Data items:
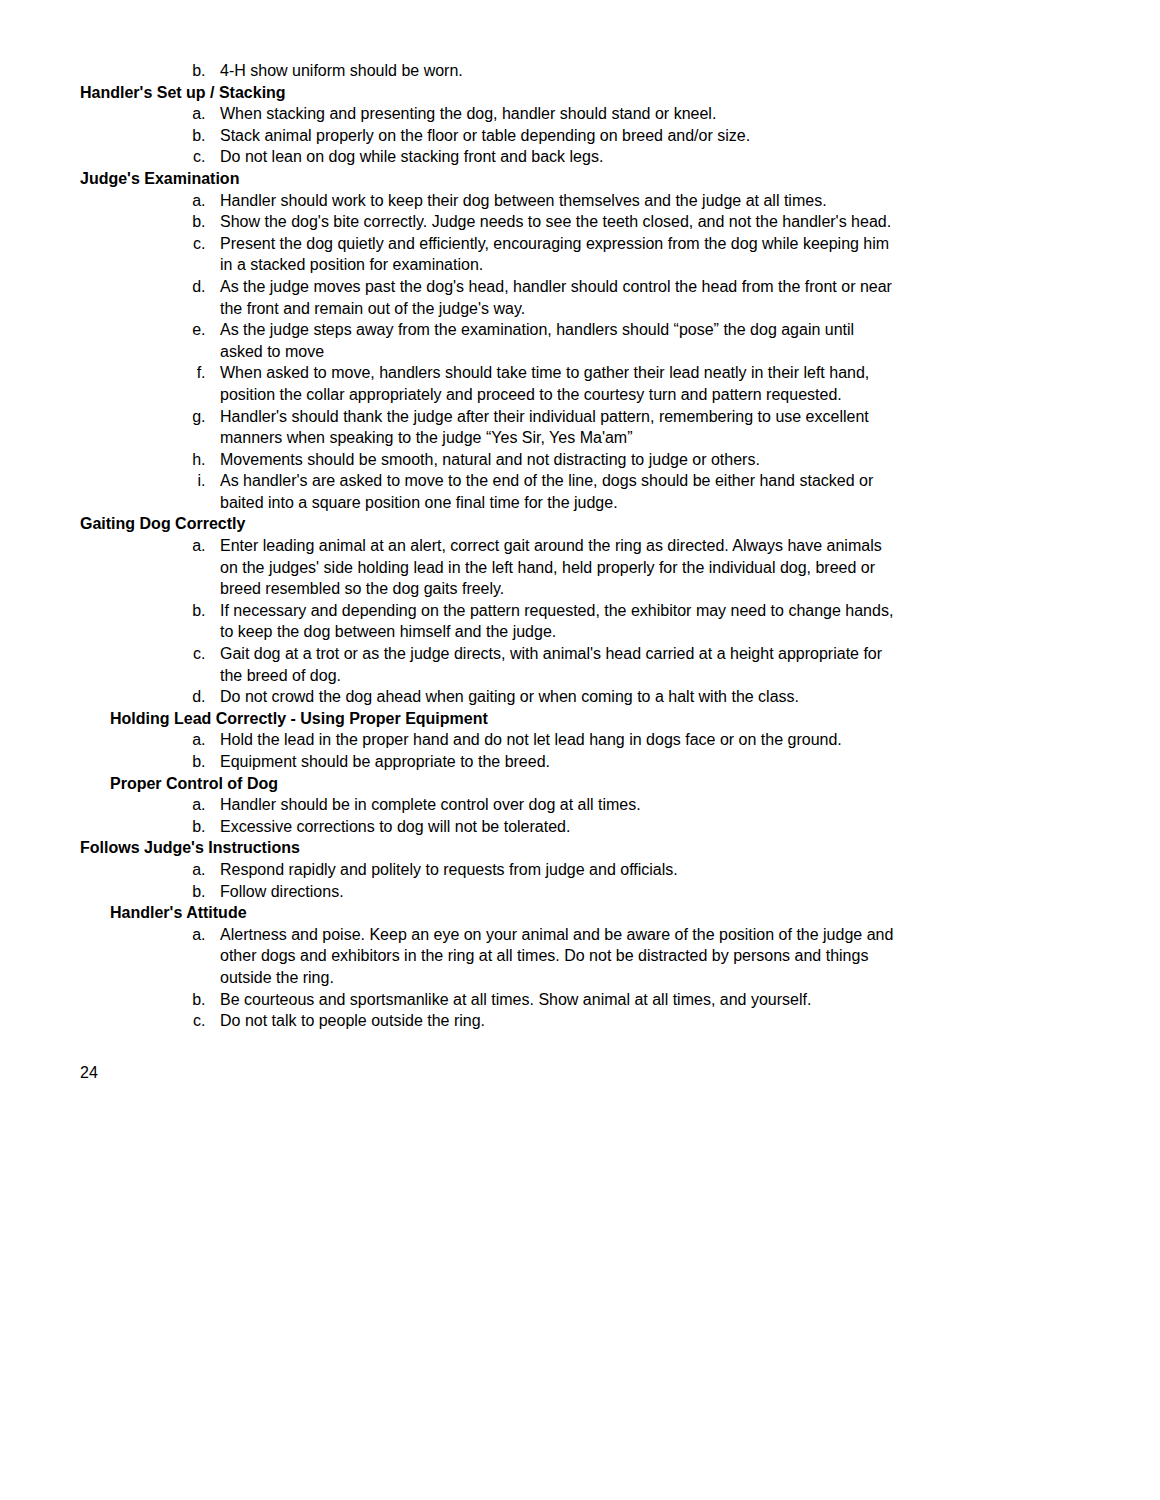4-H show uniform should be worn.
Handler's Set up / Stacking
When stacking and presenting the dog, handler should stand or kneel.
Stack animal properly on the floor or table depending on breed and/or size.
Do not lean on dog while stacking front and back legs.
Judge's Examination
Handler should work to keep their dog between themselves and the judge at all times.
Show the dog's bite correctly. Judge needs to see the teeth closed, and not the handler's head.
Present the dog quietly and efficiently, encouraging expression from the dog while keeping him in a stacked position for examination.
As the judge moves past the dog's head, handler should control the head from the front or near the front and remain out of the judge's way.
As the judge steps away from the examination, handlers should “pose” the dog again until asked to move
When asked to move, handlers should take time to gather their lead neatly in their left hand, position the collar appropriately and proceed to the courtesy turn and pattern requested.
Handler's should thank the judge after their individual pattern, remembering to use excellent manners when speaking to the judge “Yes Sir, Yes Ma'am”
Movements should be smooth, natural and not distracting to judge or others.
As handler's are asked to move to the end of the line, dogs should be either hand stacked or baited into a square position one final time for the judge.
Gaiting Dog Correctly
Enter leading animal at an alert, correct gait around the ring as directed. Always have animals on the judges' side holding lead in the left hand, held properly for the individual dog, breed or breed resembled so the dog gaits freely.
If necessary and depending on the pattern requested, the exhibitor may need to change hands, to keep the dog between himself and the judge.
Gait dog at a trot or as the judge directs, with animal's head carried at a height appropriate for the breed of dog.
Do not crowd the dog ahead when gaiting or when coming to a halt with the class.
Holding Lead Correctly - Using Proper Equipment
Hold the lead in the proper hand and do not let lead hang in dogs face or on the ground.
Equipment should be appropriate to the breed.
Proper Control of Dog
Handler should be in complete control over dog at all times.
Excessive corrections to dog will not be tolerated.
Follows Judge's Instructions
Respond rapidly and politely to requests from judge and officials.
Follow directions.
Handler's Attitude
Alertness and poise. Keep an eye on your animal and be aware of the position of the judge and other dogs and exhibitors in the ring at all times. Do not be distracted by persons and things outside the ring.
Be courteous and sportsmanlike at all times. Show animal at all times, and yourself.
Do not talk to people outside the ring.
24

--- WHAT NEEDS TO BE DONE ---
The answer must be the data above, repeated exactly, with no pictures.

--- ANSWER BOX ---
4-H show uniform should be worn.
Handler's Set up / Stacking
When stacking and presenting the dog, handler should stand or kneel.
Stack animal properly on the floor or table depending on breed and/or size.
Do not lean on dog while stacking front and back legs.
Judge's Examination
Handler should work to keep their dog between themselves and the judge at all times.
Show the dog's bite correctly. Judge needs to see the teeth closed, and not the handler's head.
Present the dog quietly and efficiently, encouraging expression from the dog while keeping him in a stacked position for examination.
As the judge moves past the dog's head, handler should control the head from the front or near the front and remain out of the judge's way.
As the judge steps away from the examination, handlers should “pose” the dog again until asked to move
When asked to move, handlers should take time to gather their lead neatly in their left hand, position the collar appropriately and proceed to the courtesy turn and pattern requested.
Handler's should thank the judge after their individual pattern, remembering to use excellent manners when speaking to the judge “Yes Sir, Yes Ma'am”
Movements should be smooth, natural and not distracting to judge or others.
As handler's are asked to move to the end of the line, dogs should be either hand stacked or baited into a square position one final time for the judge.
Gaiting Dog Correctly
Enter leading animal at an alert, correct gait around the ring as directed. Always have animals on the judges' side holding lead in the left hand, held properly for the individual dog, breed or breed resembled so the dog gaits freely.
If necessary and depending on the pattern requested, the exhibitor may need to change hands, to keep the dog between himself and the judge.
Gait dog at a trot or as the judge directs, with animal's head carried at a height appropriate for the breed of dog.
Do not crowd the dog ahead when gaiting or when coming to a halt with the class.
Holding Lead Correctly - Using Proper Equipment
Hold the lead in the proper hand and do not let lead hang in dogs face or on the ground.
Equipment should be appropriate to the breed.
Proper Control of Dog
Handler should be in complete control over dog at all times.
Excessive corrections to dog will not be tolerated.
Follows Judge's Instructions
Respond rapidly and politely to requests from judge and officials.
Follow directions.
Handler's Attitude
Alertness and poise. Keep an eye on your animal and be aware of the position of the judge and other dogs and exhibitors in the ring at all times. Do not be distracted by persons and things outside the ring.
Be courteous and sportsmanlike at all times. Show animal at all times, and yourself.
Do not talk to people outside the ring.
24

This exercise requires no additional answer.